The birth of Tempo is not an isolated event but a natural extension of Stripe’s years of planning in the crypto field. From early cautious exploration to betting on stablecoins, and now creating a payment-focused public chain, Stripe’s strategic trajectory is becoming clearer, with key nodes in its crypto layout as follows:

· January 2018: Announced the cessation of Bitcoin payment support, citing slow transaction speeds and insufficient user interest, ending a four-year attempt in crypto.

· October 2024: Restarted crypto payments in the U.S., allowing merchants to accept USDC and USDP stablecoins, and converting them to USD instantly at lower rates than credit cards.

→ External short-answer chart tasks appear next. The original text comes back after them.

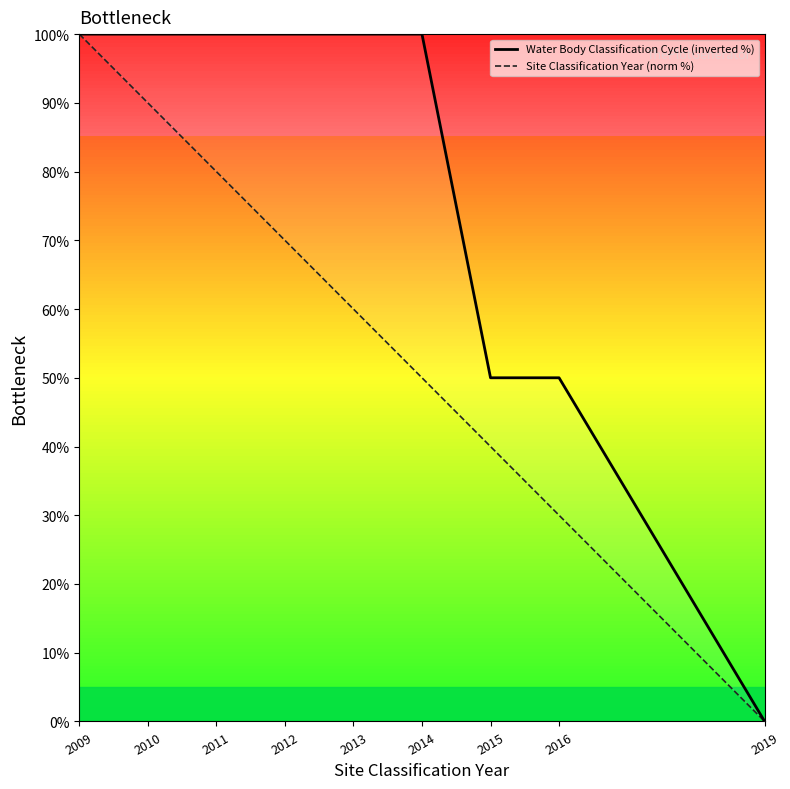

What is the value of the Site Classification Year (norm %) point at the 1st from the left?

100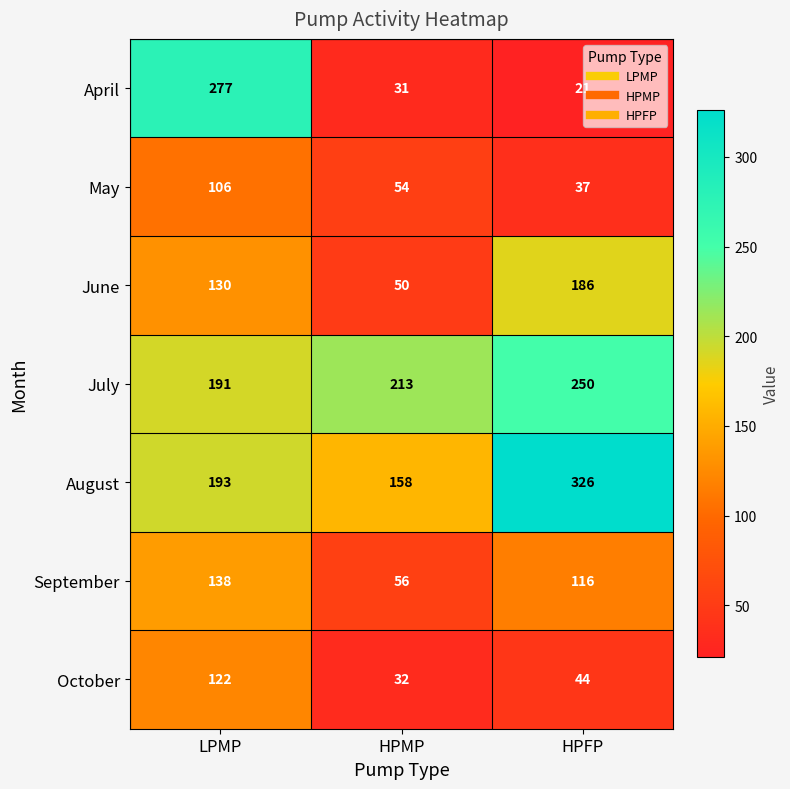

Read the October value at HPMP, to the nearest 5.

30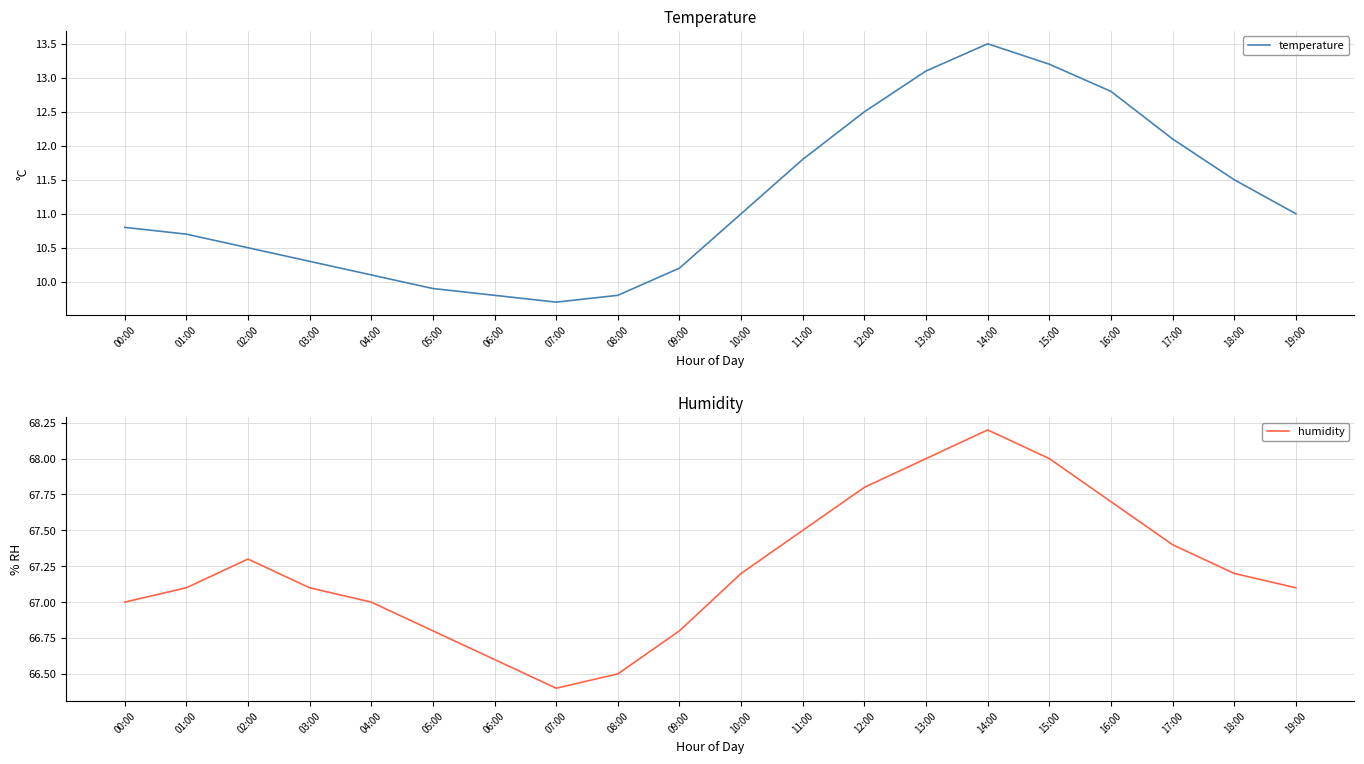

The humidity series shows 67.2 at 18:00. True or false?

True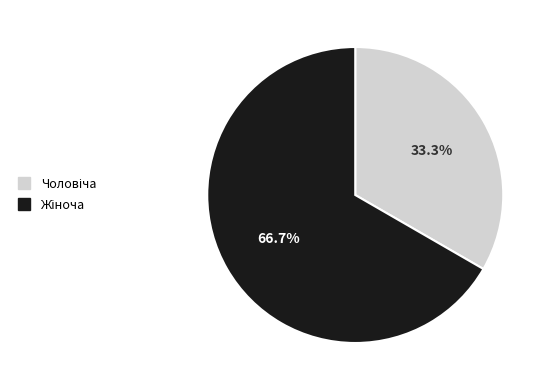

Is there any slice that represents more than half of the pie?

Yes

· February 2025: Acquired stablecoin infrastructure company Bridge for about $1.1 billion, emphasizing that stablecoins will become a core driver of cross-border commerce.

· May 2025: Launched stablecoin financial accounts covering 101 countries, supporting stablecoin deposits and cross-chain payments, and partnered with Visa to launch stablecoin debit cards.

· June 2025: Announced the acquisition of Web3 wallet infrastructure company Privy, further enhancing the crypto wallet and user account system.

· September 2025: Tempo officially launched, positioned as a payment-focused Layer 1.

3.2 Prospects of Tempo

The launch of Tempo is not only a continuation of Stripe’s crypto layout but also a leap in its strategic focus. Unlike previous functional attempts, Tempo directly addresses the infrastructure layer, aiming to reshape the underlying logic of cross-border payments and settlements. It not only embodies Stripe’s ambition to bring hundreds of millions of merchants and users into on-chain payments but also leverages enterprise-level resources to propel blockchain into the mainstream. From a macro perspective, the launch of Tempo occurs at a relatively favorable time. On one hand, the penetration of stablecoins in cross-border payments, storage, and settlements is continually increasing; on the other hand, the regulatory framework for stablecoins is gradually clarifying. Against this backdrop, Stripe’s global merchant network provides Tempo with natural transaction scenarios, coupled with participation from partners like Visa, Shopify, Deutsche Bank, and OpenAI, allowing Tempo to build a “closed-loop testing ground” covering acquiring, clearing, and applications.

However, Tempo’s long-term prospects still face significant uncertainties. Meta’s Libra has already shown that enterprise-led chains often struggle to balance decentralization and market consensus under regulatory pressure. In contrast, Tempo’s design is more aligned with the current regulatory environment, but its alliance governance structure also means power is highly centralized, making it difficult to completely escape path dependence. If it cannot gradually introduce more open participation mechanisms in the future, Tempo may be viewed as an extension of Stripe’s commercial landscape rather than a truly public infrastructure. Overall, Tempo’s future depends not only on balancing efficiency and openness but also on whether it can gain institutional trust within a compliance framework and gradually accumulate cross-network consensus effects. If these conditions can be gradually met, Tempo may have the opportunity to break through the limitations of commercial experimentation and develop towards a public infrastructure, and its long-term value will gradually manifest in this process.